Dominqiue Eade (voix) , Ran Blake (piano), Prudence Steiner (narration surThoreau de Charles Ives)

Boston, 12 août 2015 & 12 janvier 2016

Sunnyside SSC 1484 / Socadisc

 

Difficile (impossible même!) d'écouter ce duo sans se remémorer (et réécouter ! ) celui qui associait Ran Blake à Jeanne Lee. Et cette pulsion mémorielle n'est pas anecdotique : quand les disques du duo d'avant offraient de radicales lectures/relectures des standards d'alors (ceux de Broadway, et ceux du jazz-Monk surtout), ce duo-ci nous offre un panorama de la chanson états-unienne populaire, contestataire, militante, divergente...., assorti de standards 'lunaires' : Moon River, Moonglow, Moonlight in Vermont . Mais ce qui importe ici, par-delà le matériau thématique choisi avec le plus grand soin, c'est le souci de le transformer, le transfigurer, le magnifier, comme en somme le fit de tout temps la tradition du jazz avec ses répertoires de prédilection. Toutes les facettes de la vie américaine s'y révèlent, d'une berceuse issue du film La Nuit du chasseur à sa jumelle quelques plages plus loin, d'une chanson acide de Bob Dylan à un protest song de Johnny Cash sur la vie carcérale, de l'évocation du poète-philosophe Thoreau par le compositeur Charles Ives à celle de la mine par la chanteuse Jean Ritchie.... Bref c'est toute l'Amérique des villes et des campagnes qui traverse ce paysage musical où la chanteuse et le pianiste, en se réappropriant radicalement la matière musicale, dressent un nouveau décor, comme rêvé, dans l'inquiétude de ce qui pourrait, déjà, n'être que la promesse d'un cauchemar. Un blues de Leadbelly y trouve aussi sa place, et en solo deux compositions de Ran Blake, ainsi qu'une improvisation du pianiste sur un canevas harmonique de son ami Gunther Schuller. Le pianiste, tout au long du disque, par cet inimitable mélange de sobriété et d'écarts jouissifs, donne au dialogue une bonne part de sa force d'expression ; et la vocaliste, par la plasticité de son chant, nous entraîne constamment vers des territoires insoupçonnés. C'est en somme plus qu'un voyage dans la musique américaine : une plongée dans le Grand Art musical qui consiste à subvertir le répertoire pour faire œuvre. A découvrir, puis à réécouter, tant il semble y avoir ici de secrets, à découvrir au fil des écoutes successives.

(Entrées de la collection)
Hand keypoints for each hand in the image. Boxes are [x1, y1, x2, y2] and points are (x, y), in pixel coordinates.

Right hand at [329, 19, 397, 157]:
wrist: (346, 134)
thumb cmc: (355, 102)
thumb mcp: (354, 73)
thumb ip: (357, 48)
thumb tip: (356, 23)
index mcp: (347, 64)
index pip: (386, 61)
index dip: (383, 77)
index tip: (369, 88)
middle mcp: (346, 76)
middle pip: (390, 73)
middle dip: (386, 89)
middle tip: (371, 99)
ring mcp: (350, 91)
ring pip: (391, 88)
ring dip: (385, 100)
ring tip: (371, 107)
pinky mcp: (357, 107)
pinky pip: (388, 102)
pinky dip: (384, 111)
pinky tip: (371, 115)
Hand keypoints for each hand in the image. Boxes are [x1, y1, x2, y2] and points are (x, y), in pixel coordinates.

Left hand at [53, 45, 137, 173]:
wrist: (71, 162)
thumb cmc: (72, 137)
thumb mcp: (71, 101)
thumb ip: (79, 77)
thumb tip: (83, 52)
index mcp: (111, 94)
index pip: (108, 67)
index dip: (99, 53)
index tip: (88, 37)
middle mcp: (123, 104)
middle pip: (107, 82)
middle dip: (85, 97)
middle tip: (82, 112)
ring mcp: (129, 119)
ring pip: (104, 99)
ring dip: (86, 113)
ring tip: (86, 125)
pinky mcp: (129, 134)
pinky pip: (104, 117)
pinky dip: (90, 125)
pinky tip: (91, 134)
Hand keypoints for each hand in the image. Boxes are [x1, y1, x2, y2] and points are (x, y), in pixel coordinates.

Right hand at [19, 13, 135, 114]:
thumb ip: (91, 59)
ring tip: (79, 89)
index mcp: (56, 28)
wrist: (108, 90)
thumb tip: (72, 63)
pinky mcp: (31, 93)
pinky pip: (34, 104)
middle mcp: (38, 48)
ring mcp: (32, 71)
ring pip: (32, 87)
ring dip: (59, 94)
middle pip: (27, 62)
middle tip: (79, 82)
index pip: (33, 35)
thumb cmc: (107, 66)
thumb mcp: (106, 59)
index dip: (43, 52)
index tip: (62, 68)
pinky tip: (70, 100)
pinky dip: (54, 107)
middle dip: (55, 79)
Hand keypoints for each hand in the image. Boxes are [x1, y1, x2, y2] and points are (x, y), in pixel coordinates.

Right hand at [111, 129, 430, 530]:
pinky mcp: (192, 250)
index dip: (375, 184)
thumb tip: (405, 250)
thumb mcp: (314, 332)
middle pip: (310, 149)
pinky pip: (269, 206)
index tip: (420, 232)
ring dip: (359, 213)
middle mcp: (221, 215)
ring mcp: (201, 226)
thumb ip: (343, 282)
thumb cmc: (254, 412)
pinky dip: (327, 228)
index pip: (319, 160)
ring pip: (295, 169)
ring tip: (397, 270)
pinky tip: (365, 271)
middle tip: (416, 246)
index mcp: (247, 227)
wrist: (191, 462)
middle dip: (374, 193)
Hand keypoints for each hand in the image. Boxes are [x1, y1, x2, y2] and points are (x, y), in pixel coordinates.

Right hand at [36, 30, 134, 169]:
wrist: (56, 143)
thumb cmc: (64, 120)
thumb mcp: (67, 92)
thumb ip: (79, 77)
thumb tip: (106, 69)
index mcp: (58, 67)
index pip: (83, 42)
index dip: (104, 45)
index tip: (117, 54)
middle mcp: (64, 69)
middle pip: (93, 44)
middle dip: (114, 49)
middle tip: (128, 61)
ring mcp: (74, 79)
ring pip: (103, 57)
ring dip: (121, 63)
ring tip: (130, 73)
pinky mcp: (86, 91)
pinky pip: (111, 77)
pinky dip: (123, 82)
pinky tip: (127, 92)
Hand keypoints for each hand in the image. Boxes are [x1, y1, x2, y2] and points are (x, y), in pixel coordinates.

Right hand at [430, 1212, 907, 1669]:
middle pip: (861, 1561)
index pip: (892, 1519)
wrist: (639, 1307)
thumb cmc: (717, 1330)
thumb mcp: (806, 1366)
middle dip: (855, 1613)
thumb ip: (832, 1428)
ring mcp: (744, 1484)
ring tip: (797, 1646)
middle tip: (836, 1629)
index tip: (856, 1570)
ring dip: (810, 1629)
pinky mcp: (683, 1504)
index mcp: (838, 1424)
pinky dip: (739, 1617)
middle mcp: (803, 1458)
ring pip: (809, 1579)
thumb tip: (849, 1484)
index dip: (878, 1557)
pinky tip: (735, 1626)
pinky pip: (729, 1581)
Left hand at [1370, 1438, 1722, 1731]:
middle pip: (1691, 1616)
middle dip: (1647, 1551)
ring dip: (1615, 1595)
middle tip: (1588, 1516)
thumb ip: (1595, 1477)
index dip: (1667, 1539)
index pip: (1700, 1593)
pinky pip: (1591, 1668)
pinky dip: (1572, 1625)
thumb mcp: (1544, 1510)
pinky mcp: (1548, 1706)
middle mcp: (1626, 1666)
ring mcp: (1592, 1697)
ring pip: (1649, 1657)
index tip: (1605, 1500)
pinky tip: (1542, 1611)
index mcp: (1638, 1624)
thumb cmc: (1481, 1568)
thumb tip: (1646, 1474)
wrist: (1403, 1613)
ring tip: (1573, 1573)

### Consigne
Recopiez à l'identique l'intégralité de la chronique du disque de Ran Blake.

### Réponse rédigée
Dominqiue Eade (voix) , Ran Blake (piano), Prudence Steiner (narration surThoreau de Charles Ives)

Boston, 12 août 2015 & 12 janvier 2016

Sunnyside SSC 1484 / Socadisc

 

Difficile (impossible même!) d'écouter ce duo sans se remémorer (et réécouter ! ) celui qui associait Ran Blake à Jeanne Lee. Et cette pulsion mémorielle n'est pas anecdotique : quand les disques du duo d'avant offraient de radicales lectures/relectures des standards d'alors (ceux de Broadway, et ceux du jazz-Monk surtout), ce duo-ci nous offre un panorama de la chanson états-unienne populaire, contestataire, militante, divergente...., assorti de standards 'lunaires' : Moon River, Moonglow, Moonlight in Vermont . Mais ce qui importe ici, par-delà le matériau thématique choisi avec le plus grand soin, c'est le souci de le transformer, le transfigurer, le magnifier, comme en somme le fit de tout temps la tradition du jazz avec ses répertoires de prédilection. Toutes les facettes de la vie américaine s'y révèlent, d'une berceuse issue du film La Nuit du chasseur à sa jumelle quelques plages plus loin, d'une chanson acide de Bob Dylan à un protest song de Johnny Cash sur la vie carcérale, de l'évocation du poète-philosophe Thoreau par le compositeur Charles Ives à celle de la mine par la chanteuse Jean Ritchie.... Bref c'est toute l'Amérique des villes et des campagnes qui traverse ce paysage musical où la chanteuse et le pianiste, en se réappropriant radicalement la matière musicale, dressent un nouveau décor, comme rêvé, dans l'inquiétude de ce qui pourrait, déjà, n'être que la promesse d'un cauchemar. Un blues de Leadbelly y trouve aussi sa place, et en solo deux compositions de Ran Blake, ainsi qu'une improvisation du pianiste sur un canevas harmonique de son ami Gunther Schuller. Le pianiste, tout au long du disque, par cet inimitable mélange de sobriété et d'écarts jouissifs, donne au dialogue une bonne part de sa force d'expression ; et la vocaliste, par la plasticité de son chant, nous entraîne constamment vers des territoires insoupçonnés. C'est en somme plus qu'un voyage dans la musique américaine : une plongée dans le Grand Art musical qui consiste à subvertir le répertoire pour faire œuvre. A découvrir, puis à réécouter, tant il semble y avoir ici de secrets, à découvrir au fil des écoutes successives.